Carn Eige


Carn Eige

Without doubt, one of the hardest days I’ve ever had. A 12-hour epic, starting and finishing in the dark: 80 miles of cycling, 17 miles of walking, three Munros.

Stage one was a 40-mile ride between Inverness and Glen Affric, via Drumnadrochit. I left my cycle at Affric Lodge and followed the easy path into Coire Leachavie, climbing up to the col between Mam Sodhail and Ciste Dubh. I quickly gained Mam Sodhail and then Carn Eige, the highest point in the old county of Ross and Cromarty.

I continued north, down Carn Eige’s steep, rocky slopes, to the mountain’s north top, before grinding up Beinn Fhionnlaidh, which overlooks Loch Mullardoch. The Munro-bagger in me couldn’t ignore Beinn Fhionnlaidh, but I would pay for this 3.5-mile out-and-back diversion later in the day.

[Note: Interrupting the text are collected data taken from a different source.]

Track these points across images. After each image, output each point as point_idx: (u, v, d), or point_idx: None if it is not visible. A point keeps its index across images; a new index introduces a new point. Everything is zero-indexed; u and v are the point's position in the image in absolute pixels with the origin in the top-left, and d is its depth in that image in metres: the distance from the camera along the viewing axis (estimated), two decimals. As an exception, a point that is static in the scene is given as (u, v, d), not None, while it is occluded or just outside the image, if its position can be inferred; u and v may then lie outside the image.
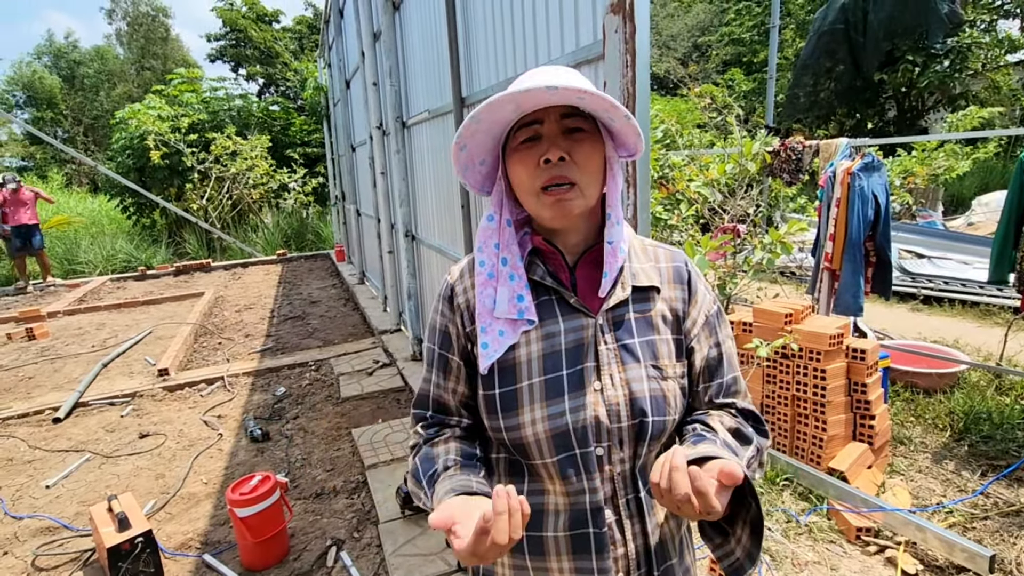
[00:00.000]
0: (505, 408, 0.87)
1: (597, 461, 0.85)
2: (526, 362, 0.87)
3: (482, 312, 0.88)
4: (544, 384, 0.86)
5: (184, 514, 2.86)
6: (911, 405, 3.51)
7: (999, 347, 3.84)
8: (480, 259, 0.90)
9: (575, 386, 0.85)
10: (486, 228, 0.90)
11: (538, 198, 0.84)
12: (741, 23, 16.29)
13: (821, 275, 3.81)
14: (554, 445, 0.85)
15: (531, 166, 0.83)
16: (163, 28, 26.56)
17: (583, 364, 0.86)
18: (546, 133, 0.83)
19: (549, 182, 0.82)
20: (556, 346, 0.87)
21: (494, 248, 0.89)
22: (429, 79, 3.76)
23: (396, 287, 5.46)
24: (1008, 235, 3.14)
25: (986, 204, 8.09)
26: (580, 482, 0.85)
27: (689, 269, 0.96)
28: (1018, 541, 2.23)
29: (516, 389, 0.87)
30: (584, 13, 1.90)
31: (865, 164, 3.54)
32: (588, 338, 0.87)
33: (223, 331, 6.20)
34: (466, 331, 0.92)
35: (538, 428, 0.85)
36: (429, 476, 0.87)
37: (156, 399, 4.36)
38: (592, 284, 0.90)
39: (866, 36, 11.02)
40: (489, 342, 0.87)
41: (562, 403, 0.85)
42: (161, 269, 9.97)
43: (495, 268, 0.89)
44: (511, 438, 0.87)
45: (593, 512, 0.86)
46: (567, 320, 0.88)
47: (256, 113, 13.13)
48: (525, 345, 0.87)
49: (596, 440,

Back on the summit of  Carn Eige, this time I descended its east ridge over a series of tops. I’d read about a path that drops down into Gleann nam Fiadh, but couldn’t remember where it left the ridge. Typically, I turned off early by An Leth-chreag, convinced I’d already missed it, giving myself an uncomfortable descent of precipitous slopes, then over gloopy bog, to finally meet the track.

The glen was sodden. I might just have well been walking down the river. My socks were soaking wet, causing very painful blisters on both heels – so painful they kept me awake at night. Eventually, the track takes a sharp right, turning due south along a drier, stony path. It climbed gently over the moor to a height of about 500 metres, before Loch Affric appeared below.

It was 4.30pm. Darkness would be upon me in two hours – and there was no way I was going to cycle 40 miles in two hours. I returned a different way, following the road that stages the annual Highland Cross to Beauly and then the Moray Firth road to Inverness. I began to bonk still 25 miles shy of Inverness. Light-hearted and shaking a little, I ate a Mars Bar, Tablet and, strangely, a sausage that I had left over from lunch.

I felt marginally better. It was already dark as I met the Beauly-Inverness road. Despite putting batteries on to charge overnight, my front light didn’t work. Unless you’ve endured mammoth days like this, you won’t appreciate the emotions that stir when you see your destination, in this case the bright lights of Inverness and the Kessock Bridge.

I bonked again in Inverness and even though there was less than three miles to go, I felt like I couldn’t go on. Stop being a wimp, tough it out, I thought, as I swallowed an entire pack of Jelly Tots in one go. Home and time to put on a front: ‘Easier than I thought, could have gone on for another 20 miles if it wasn’t dark.’ My stumbling stride and hollow face probably gave the game away.